#### [Problem to work on]
Reproduce every line of the listing below without any change, and leave the pictures out of your answer.

Data for this exercise Block Start

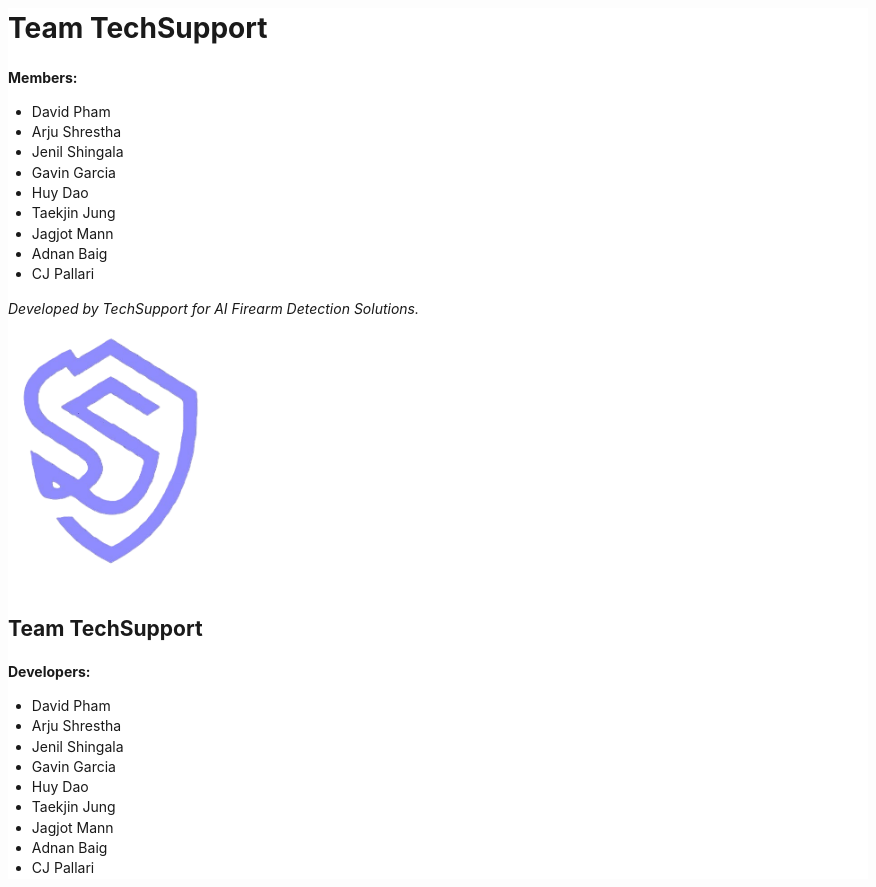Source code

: 
# Team TechSupport

**Members:**
* David Pham
* Arju Shrestha
* Jenil Shingala
* Gavin Garcia
* Huy Dao
* Taekjin Jung
* Jagjot Mann
* Adnan Baig
* CJ Pallari


*Developed by *TechSupport* for AI Firearm Detection Solutions.*

<img src="src/assets/logo.png" alt="Logo" width="200" height="auto">

## Team TechSupport

**Developers:**
* David Pham
* Arju Shrestha
* Jenil Shingala
* Gavin Garcia
* Huy Dao
* Taekjin Jung
* Jagjot Mann
* Adnan Baig
* CJ Pallari
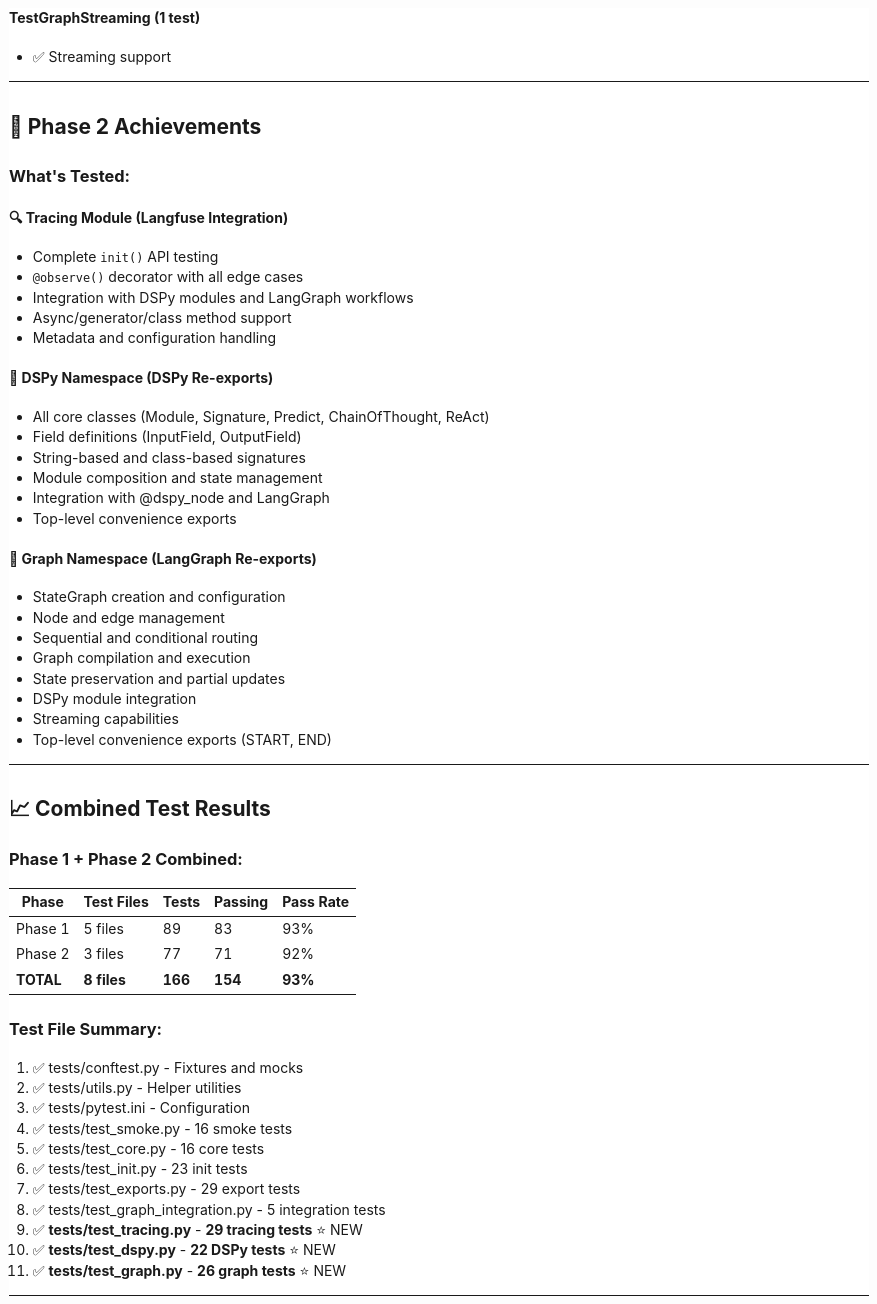 #### TestGraphStreaming (1 test)
- ✅ Streaming support

---

## 🎯 Phase 2 Achievements

### What's Tested:

#### 🔍 **Tracing Module** (Langfuse Integration)
- Complete `init()` API testing
- `@observe()` decorator with all edge cases
- Integration with DSPy modules and LangGraph workflows
- Async/generator/class method support
- Metadata and configuration handling

#### 🧠 **DSPy Namespace** (DSPy Re-exports)
- All core classes (Module, Signature, Predict, ChainOfThought, ReAct)
- Field definitions (InputField, OutputField)
- String-based and class-based signatures
- Module composition and state management
- Integration with @dspy_node and LangGraph
- Top-level convenience exports

#### 🔗 **Graph Namespace** (LangGraph Re-exports)
- StateGraph creation and configuration
- Node and edge management
- Sequential and conditional routing
- Graph compilation and execution
- State preservation and partial updates
- DSPy module integration
- Streaming capabilities
- Top-level convenience exports (START, END)

---

## 📈 Combined Test Results

### Phase 1 + Phase 2 Combined:
| Phase | Test Files | Tests | Passing | Pass Rate |
|-------|------------|-------|---------|-----------|
| Phase 1 | 5 files | 89 | 83 | 93% |
| Phase 2 | 3 files | 77 | 71 | 92% |
| **TOTAL** | **8 files** | **166** | **154** | **93%** |

### Test File Summary:
1. ✅ tests/conftest.py - Fixtures and mocks
2. ✅ tests/utils.py - Helper utilities
3. ✅ tests/pytest.ini - Configuration
4. ✅ tests/test_smoke.py - 16 smoke tests
5. ✅ tests/test_core.py - 16 core tests
6. ✅ tests/test_init.py - 23 init tests
7. ✅ tests/test_exports.py - 29 export tests
8. ✅ tests/test_graph_integration.py - 5 integration tests
9. ✅ **tests/test_tracing.py** - **29 tracing tests** ⭐ NEW
10. ✅ **tests/test_dspy.py** - **22 DSPy tests** ⭐ NEW
11. ✅ **tests/test_graph.py** - **26 graph tests** ⭐ NEW

---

Data for this exercise Block End

#### [Response area]
Source code

: 
# Team TechSupport

**Members:**
* David Pham
* Arju Shrestha
* Jenil Shingala
* Gavin Garcia
* Huy Dao
* Taekjin Jung
* Jagjot Mann
* Adnan Baig
* CJ Pallari


*Developed by *TechSupport* for AI Firearm Detection Solutions.*

<img src="src/assets/logo.png" alt="Logo" width="200" height="auto">

## Team TechSupport

**Developers:**
* David Pham
* Arju Shrestha
* Jenil Shingala
* Gavin Garcia
* Huy Dao
* Taekjin Jung
* Jagjot Mann
* Adnan Baig
* CJ Pallari
 #### TestGraphStreaming (1 test)
- ✅ Streaming support

---

## 🎯 Phase 2 Achievements

### What's Tested:

#### 🔍 **Tracing Module** (Langfuse Integration)
- Complete `init()` API testing
- `@observe()` decorator with all edge cases
- Integration with DSPy modules and LangGraph workflows
- Async/generator/class method support
- Metadata and configuration handling

#### 🧠 **DSPy Namespace** (DSPy Re-exports)
- All core classes (Module, Signature, Predict, ChainOfThought, ReAct)
- Field definitions (InputField, OutputField)
- String-based and class-based signatures
- Module composition and state management
- Integration with @dspy_node and LangGraph
- Top-level convenience exports

#### 🔗 **Graph Namespace** (LangGraph Re-exports)
- StateGraph creation and configuration
- Node and edge management
- Sequential and conditional routing
- Graph compilation and execution
- State preservation and partial updates
- DSPy module integration
- Streaming capabilities
- Top-level convenience exports (START, END)

---

## 📈 Combined Test Results

### Phase 1 + Phase 2 Combined:
| Phase | Test Files | Tests | Passing | Pass Rate |
|-------|------------|-------|---------|-----------|
| Phase 1 | 5 files | 89 | 83 | 93% |
| Phase 2 | 3 files | 77 | 71 | 92% |
| **TOTAL** | **8 files** | **166** | **154** | **93%** |

### Test File Summary:
1. ✅ tests/conftest.py - Fixtures and mocks
2. ✅ tests/utils.py - Helper utilities
3. ✅ tests/pytest.ini - Configuration
4. ✅ tests/test_smoke.py - 16 smoke tests
5. ✅ tests/test_core.py - 16 core tests
6. ✅ tests/test_init.py - 23 init tests
7. ✅ tests/test_exports.py - 29 export tests
8. ✅ tests/test_graph_integration.py - 5 integration tests
9. ✅ **tests/test_tracing.py** - **29 tracing tests** ⭐ NEW
10. ✅ **tests/test_dspy.py** - **22 DSPy tests** ⭐ NEW
11. ✅ **tests/test_graph.py** - **26 graph tests** ⭐ NEW

---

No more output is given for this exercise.